Eliana Rodrigues Pereira Mendes
Maria Mazzarello Cotta Ribeiro

 

Referências

ALBERTI, S; AMENDOEIRA, W.; LANNES, E.; LOPES, A.; ROCHA, E. (Orgs.). Ofício do psicanalista: formação versus regulamentação. São Paulo: Casa do Psicólogo, 2009.

AMORETTI, R. Labirintos da identidade: fragmentos da história do CBP. Estudos de Psicanálise, Recife, n. 14, p. 113-123, 1992. Publicação semestral do Círculo Brasileiro de Psicanálise.

BICALHO, C. F. S. Círculo Brasileiro de Psicanálise - um percurso de 40 anos. Estudos de Psicanálise, Belo Horizonte, n. 19, p. 103-113, 1996. Publicação semestral do Círculo Brasileiro de Psicanálise.

FREUD, S. O mal-estar na civilização (1930 [1929]). In: ______. O futuro de uma ilusão, o mal-estar na civilização e outros trabalhos (1927-1931). Direção-geral da tradução de Jayme Salomão. Rio de Janeiro: Imago, 1974. p. 75-171. (Edição standard brasileira das obras psicológicas completas de Sigmund Freud, 21).

FREUD, S. Os chistes e sua relação com o inconsciente (1905). Direção-geral da tradução de Jayme Salomão. Rio de Janeiro: Imago, 1974. p. 13-265. (Edição standard brasileira das obras psicológicas completas de Sigmund Freud, 8).

LO BIANCO, A. C. et al. Cultura da ilusão. Rio de Janeiro: Contra Capa, 1998.

MALLMANN, C. J. História e genealogia do CPRS e do CBP. Estudos de Psicanálise, Belo Horizonte, n. 41, p. 75-86, jul. 2014. Publicação semestral do Círculo Brasileiro de Psicanálise.

MENDES, E. R. P. A presença de Igor Caruso no Brasil. Estudos de Psicanálise, n. 39, p. 47-52, jul. 2013. Publicação semestral do Círculo Brasileiro de Psicanálise.
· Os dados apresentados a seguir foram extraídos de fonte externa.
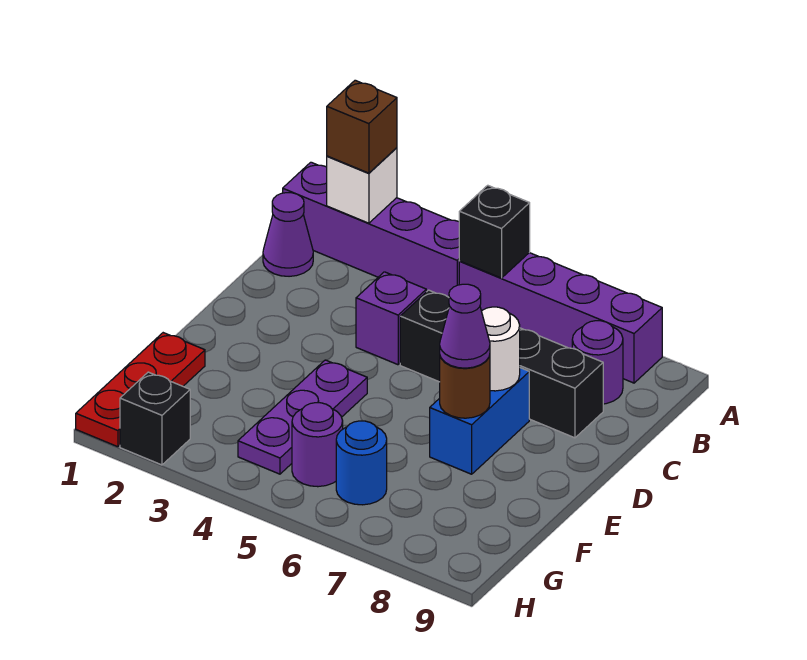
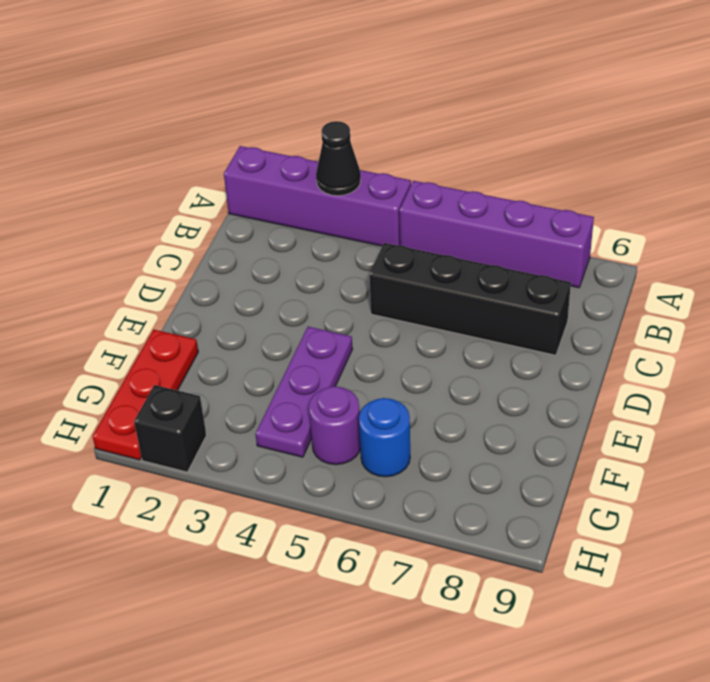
black 1x1 cone [316,121,361,196] -> none
none -> purple 1x1 cone [263,193,313,276]
none -> purple 1x1 round brick [572,321,623,404]
none -> purple 1x1 brick [356,272,426,365]

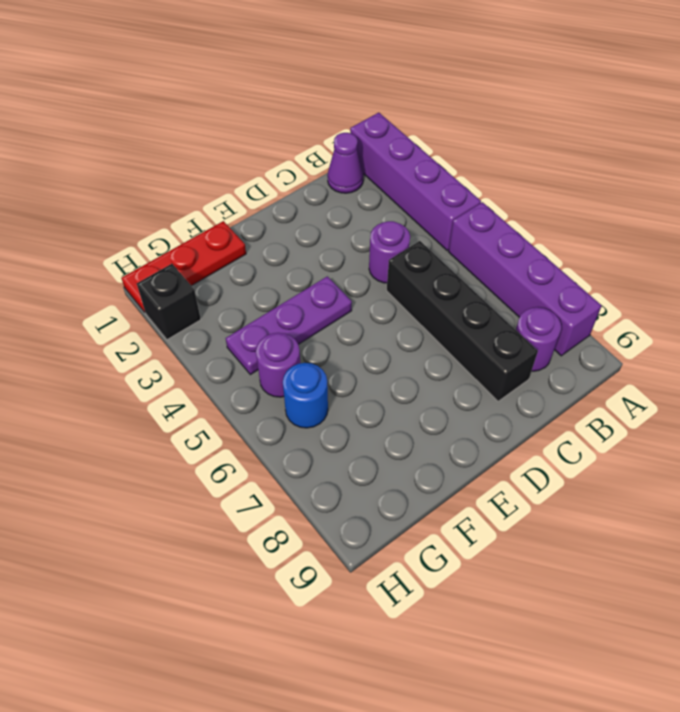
purple 1x1 round brick [369,221,410,283] -> purple 1x1 brick [356,272,426,365]
none -> blue 1x2 brick [430,368,529,474]
none -> white 1x1 brick [327,148,397,223]
none -> black 1x1 brick [459,185,530,278]

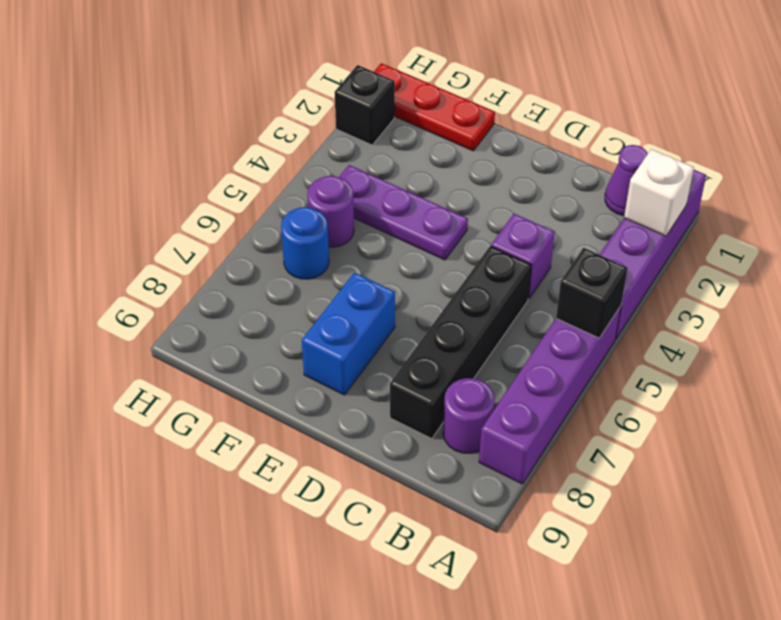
blue 1x2 brick [302,273,395,395] -> blue 1x2 brick turned to [430,368,529,474]
none -> white 1x1 round brick [482,307,520,391]
none -> brown 1x1 round brick [440,355,490,418]
none -> brown 1x1 brick [327,80,397,173]

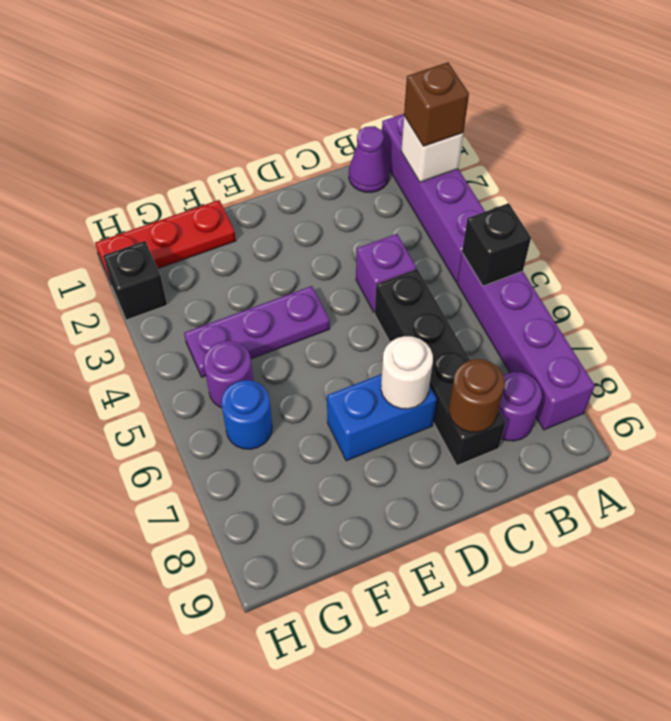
brown 1x1 round brick [449,359,505,432] -> brown 1x1 round brick moved to [440,355,490,418]
none -> purple 1x1 cone [440,284,490,368]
RIBEIRO, M. M. C. Assim caminhou a humanidade - A cultura da imagem e a subjetividade hoje. In: Revista Estudos de Psicanálise, Belo Horizonte, n. 48, p. 25-32, dez. 2017. Publicação semestral do Círculo Brasileiro de Psicanálise.

 

 

1 Este texto é uma compilação de outros por nós já escritos ao longo dos 50 anos do CBP, acrescido de trechos inéditos.
2 Para mais informações sobre a presença de Caruso no Brasil, ver Mendes (2013).
3 Este artigo comemora o 35° aniversário do CBP.
4 É um texto minucioso sobre a história do CBP, que pode ser consultado para mais informações.
5 Trabalho apresentado na jornada comemorativa do CPRS (14 set. 2013).
6 Os trechos acima foram extraídos do artigo de Ribeiro (2017).